*** Begin section ***

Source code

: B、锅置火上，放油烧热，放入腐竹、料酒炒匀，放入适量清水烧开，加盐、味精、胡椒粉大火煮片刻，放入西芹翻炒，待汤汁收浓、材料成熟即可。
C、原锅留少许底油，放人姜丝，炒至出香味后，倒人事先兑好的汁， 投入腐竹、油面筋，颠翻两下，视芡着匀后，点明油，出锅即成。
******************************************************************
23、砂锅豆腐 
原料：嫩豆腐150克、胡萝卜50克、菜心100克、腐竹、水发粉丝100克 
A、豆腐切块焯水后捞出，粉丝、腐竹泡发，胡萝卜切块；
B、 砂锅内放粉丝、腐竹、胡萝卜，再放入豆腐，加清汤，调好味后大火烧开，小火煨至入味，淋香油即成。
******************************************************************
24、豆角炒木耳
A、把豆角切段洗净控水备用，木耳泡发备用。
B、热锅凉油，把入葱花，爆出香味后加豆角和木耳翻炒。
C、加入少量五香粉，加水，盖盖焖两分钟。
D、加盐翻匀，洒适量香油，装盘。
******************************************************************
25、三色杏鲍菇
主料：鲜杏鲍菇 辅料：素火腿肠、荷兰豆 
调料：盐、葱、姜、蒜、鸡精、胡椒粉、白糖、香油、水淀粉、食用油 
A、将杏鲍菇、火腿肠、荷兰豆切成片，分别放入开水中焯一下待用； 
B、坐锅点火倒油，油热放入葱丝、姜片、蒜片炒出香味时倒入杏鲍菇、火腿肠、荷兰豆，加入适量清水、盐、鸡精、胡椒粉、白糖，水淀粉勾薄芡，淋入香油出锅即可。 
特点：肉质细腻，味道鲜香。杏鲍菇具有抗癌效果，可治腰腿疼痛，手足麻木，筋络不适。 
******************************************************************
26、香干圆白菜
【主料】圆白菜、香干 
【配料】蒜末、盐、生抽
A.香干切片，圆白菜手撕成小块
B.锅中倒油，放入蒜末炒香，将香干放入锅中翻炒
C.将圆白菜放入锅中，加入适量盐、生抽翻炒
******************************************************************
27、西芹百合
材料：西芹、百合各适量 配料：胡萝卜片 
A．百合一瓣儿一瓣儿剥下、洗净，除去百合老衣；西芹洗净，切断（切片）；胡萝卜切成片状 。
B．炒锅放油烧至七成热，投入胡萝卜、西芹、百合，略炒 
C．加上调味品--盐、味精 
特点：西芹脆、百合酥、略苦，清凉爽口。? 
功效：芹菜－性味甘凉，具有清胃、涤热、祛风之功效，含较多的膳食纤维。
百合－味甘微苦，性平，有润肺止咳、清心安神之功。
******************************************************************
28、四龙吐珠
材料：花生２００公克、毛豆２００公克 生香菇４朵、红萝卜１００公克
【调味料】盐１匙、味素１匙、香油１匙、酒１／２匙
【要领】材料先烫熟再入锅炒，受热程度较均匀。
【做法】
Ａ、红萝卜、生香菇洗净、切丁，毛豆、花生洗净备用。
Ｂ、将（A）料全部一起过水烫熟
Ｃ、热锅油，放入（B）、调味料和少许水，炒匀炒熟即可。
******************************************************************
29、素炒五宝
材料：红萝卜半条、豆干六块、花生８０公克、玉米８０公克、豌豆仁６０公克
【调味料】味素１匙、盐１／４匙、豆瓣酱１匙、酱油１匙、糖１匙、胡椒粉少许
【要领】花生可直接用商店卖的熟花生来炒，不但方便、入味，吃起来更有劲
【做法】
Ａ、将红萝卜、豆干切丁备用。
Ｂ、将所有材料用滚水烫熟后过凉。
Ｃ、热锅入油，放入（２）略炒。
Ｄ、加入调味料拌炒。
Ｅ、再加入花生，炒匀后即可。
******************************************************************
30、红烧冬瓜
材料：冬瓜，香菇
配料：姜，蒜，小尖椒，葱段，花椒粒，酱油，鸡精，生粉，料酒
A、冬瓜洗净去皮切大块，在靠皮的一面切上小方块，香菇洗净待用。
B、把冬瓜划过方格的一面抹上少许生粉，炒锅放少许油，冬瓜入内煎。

*** End section ***

## [TASK GOAL]
Copy every record shown above, exactly and completely.

## [EXERCISE ANSWER]
Source code

: B、锅置火上，放油烧热，放入腐竹、料酒炒匀，放入适量清水烧开，加盐、味精、胡椒粉大火煮片刻，放入西芹翻炒，待汤汁收浓、材料成熟即可。
C、原锅留少许底油，放人姜丝，炒至出香味后，倒人事先兑好的汁， 投入腐竹、油面筋，颠翻两下，视芡着匀后，点明油，出锅即成。
******************************************************************
23、砂锅豆腐 
原料：嫩豆腐150克、胡萝卜50克、菜心100克、腐竹、水发粉丝100克 
A、豆腐切块焯水后捞出，粉丝、腐竹泡发，胡萝卜切块；
B、 砂锅内放粉丝、腐竹、胡萝卜，再放入豆腐，加清汤，调好味后大火烧开，小火煨至入味，淋香油即成。
******************************************************************
24、豆角炒木耳
A、把豆角切段洗净控水备用，木耳泡发备用。
B、热锅凉油，把入葱花，爆出香味后加豆角和木耳翻炒。
C、加入少量五香粉，加水，盖盖焖两分钟。
D、加盐翻匀，洒适量香油，装盘。
******************************************************************
25、三色杏鲍菇
主料：鲜杏鲍菇 辅料：素火腿肠、荷兰豆 
调料：盐、葱、姜、蒜、鸡精、胡椒粉、白糖、香油、水淀粉、食用油 
A、将杏鲍菇、火腿肠、荷兰豆切成片，分别放入开水中焯一下待用； 
B、坐锅点火倒油，油热放入葱丝、姜片、蒜片炒出香味时倒入杏鲍菇、火腿肠、荷兰豆，加入适量清水、盐、鸡精、胡椒粉、白糖，水淀粉勾薄芡，淋入香油出锅即可。 
特点：肉质细腻，味道鲜香。杏鲍菇具有抗癌效果，可治腰腿疼痛，手足麻木，筋络不适。 
******************************************************************
26、香干圆白菜
【主料】圆白菜、香干 
【配料】蒜末、盐、生抽
A.香干切片，圆白菜手撕成小块
B.锅中倒油，放入蒜末炒香，将香干放入锅中翻炒
C.将圆白菜放入锅中，加入适量盐、生抽翻炒
******************************************************************
27、西芹百合
材料：西芹、百合各适量 配料：胡萝卜片 
A．百合一瓣儿一瓣儿剥下、洗净，除去百合老衣；西芹洗净，切断（切片）；胡萝卜切成片状 。
B．炒锅放油烧至七成热，投入胡萝卜、西芹、百合，略炒 
C．加上调味品--盐、味精 
特点：西芹脆、百合酥、略苦，清凉爽口。? 
功效：芹菜－性味甘凉，具有清胃、涤热、祛风之功效，含较多的膳食纤维。
百合－味甘微苦，性平，有润肺止咳、清心安神之功。
******************************************************************
28、四龙吐珠
材料：花生２００公克、毛豆２００公克 生香菇４朵、红萝卜１００公克
【调味料】盐１匙、味素１匙、香油１匙、酒１／２匙
【要领】材料先烫熟再入锅炒，受热程度较均匀。
【做法】
Ａ、红萝卜、生香菇洗净、切丁，毛豆、花生洗净备用。
Ｂ、将（A）料全部一起过水烫熟
Ｃ、热锅油，放入（B）、调味料和少许水，炒匀炒熟即可。
******************************************************************
29、素炒五宝
材料：红萝卜半条、豆干六块、花生８０公克、玉米８０公克、豌豆仁６０公克
【调味料】味素１匙、盐１／４匙、豆瓣酱１匙、酱油１匙、糖１匙、胡椒粉少许
【要领】花生可直接用商店卖的熟花生来炒，不但方便、入味，吃起来更有劲
【做法】
Ａ、将红萝卜、豆干切丁备用。
Ｂ、将所有材料用滚水烫熟后过凉。
Ｃ、热锅入油，放入（２）略炒。
Ｄ、加入调味料拌炒。
Ｅ、再加入花生，炒匀后即可。
******************************************************************
30、红烧冬瓜
材料：冬瓜，香菇
配料：姜，蒜，小尖椒，葱段，花椒粒，酱油，鸡精，生粉，料酒
A、冬瓜洗净去皮切大块，在靠皮的一面切上小方块，香菇洗净待用。
B、把冬瓜划过方格的一面抹上少许生粉，炒锅放少许油，冬瓜入内煎。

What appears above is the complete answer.